** Data records follows **

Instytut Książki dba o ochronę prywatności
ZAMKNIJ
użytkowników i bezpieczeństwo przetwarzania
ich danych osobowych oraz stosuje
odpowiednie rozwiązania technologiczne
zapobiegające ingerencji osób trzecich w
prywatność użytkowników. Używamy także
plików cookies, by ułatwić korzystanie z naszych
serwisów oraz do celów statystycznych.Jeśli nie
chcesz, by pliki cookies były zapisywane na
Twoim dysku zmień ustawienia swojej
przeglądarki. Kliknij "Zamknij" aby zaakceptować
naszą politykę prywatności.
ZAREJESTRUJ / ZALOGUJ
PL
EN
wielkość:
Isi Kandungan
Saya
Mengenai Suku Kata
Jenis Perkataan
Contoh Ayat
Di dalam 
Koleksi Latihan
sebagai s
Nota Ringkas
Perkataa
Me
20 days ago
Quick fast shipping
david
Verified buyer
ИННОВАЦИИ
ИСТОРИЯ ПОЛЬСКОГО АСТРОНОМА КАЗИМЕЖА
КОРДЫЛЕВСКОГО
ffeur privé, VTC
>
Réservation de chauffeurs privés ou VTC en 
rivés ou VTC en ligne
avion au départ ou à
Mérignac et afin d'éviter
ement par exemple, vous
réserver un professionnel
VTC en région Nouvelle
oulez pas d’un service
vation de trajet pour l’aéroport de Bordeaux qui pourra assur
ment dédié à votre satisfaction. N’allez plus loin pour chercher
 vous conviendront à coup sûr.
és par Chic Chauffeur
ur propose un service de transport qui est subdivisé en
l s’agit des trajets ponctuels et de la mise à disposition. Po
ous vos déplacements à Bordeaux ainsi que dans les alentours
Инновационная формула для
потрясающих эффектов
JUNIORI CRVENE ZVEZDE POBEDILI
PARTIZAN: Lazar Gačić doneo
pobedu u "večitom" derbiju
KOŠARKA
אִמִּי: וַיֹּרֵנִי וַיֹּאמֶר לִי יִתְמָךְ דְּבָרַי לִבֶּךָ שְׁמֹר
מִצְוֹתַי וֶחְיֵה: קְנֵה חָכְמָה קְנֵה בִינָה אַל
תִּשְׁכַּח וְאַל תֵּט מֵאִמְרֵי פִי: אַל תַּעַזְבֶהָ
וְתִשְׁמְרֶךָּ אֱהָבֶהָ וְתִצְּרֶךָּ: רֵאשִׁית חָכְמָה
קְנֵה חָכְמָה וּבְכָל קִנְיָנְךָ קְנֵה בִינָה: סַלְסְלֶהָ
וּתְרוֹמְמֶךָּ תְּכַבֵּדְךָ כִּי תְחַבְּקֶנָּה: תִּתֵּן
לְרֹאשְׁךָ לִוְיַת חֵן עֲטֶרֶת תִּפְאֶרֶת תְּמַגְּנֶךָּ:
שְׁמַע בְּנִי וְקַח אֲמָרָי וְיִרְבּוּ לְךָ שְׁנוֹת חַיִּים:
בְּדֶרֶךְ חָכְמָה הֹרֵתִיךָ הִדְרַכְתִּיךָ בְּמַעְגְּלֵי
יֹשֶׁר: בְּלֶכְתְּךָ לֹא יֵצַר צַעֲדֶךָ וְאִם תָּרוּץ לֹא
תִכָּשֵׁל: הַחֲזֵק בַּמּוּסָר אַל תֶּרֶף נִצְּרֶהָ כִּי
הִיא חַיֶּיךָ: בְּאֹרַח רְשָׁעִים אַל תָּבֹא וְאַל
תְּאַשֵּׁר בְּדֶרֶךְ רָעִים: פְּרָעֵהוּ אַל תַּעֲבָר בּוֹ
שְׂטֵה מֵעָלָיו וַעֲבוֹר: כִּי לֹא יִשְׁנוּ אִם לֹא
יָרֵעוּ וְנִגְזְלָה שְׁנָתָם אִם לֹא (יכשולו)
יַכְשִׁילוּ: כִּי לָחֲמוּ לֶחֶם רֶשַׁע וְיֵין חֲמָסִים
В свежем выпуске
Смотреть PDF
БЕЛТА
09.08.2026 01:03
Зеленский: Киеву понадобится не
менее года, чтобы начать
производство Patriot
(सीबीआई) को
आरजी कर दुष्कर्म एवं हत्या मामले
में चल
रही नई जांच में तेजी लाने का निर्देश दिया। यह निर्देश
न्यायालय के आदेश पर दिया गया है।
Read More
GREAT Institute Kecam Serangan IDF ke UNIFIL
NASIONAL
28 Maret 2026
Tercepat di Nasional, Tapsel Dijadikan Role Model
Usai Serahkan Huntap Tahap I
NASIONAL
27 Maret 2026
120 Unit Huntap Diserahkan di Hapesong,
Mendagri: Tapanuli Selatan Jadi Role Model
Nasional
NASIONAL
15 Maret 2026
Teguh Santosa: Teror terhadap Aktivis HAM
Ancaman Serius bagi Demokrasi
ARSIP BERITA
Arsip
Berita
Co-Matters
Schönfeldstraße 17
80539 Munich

** End of Data records **

▶ Work item
A single figure is the answer: the number of lines in the listing where "użytkowników" occurs.

▶ Task output
2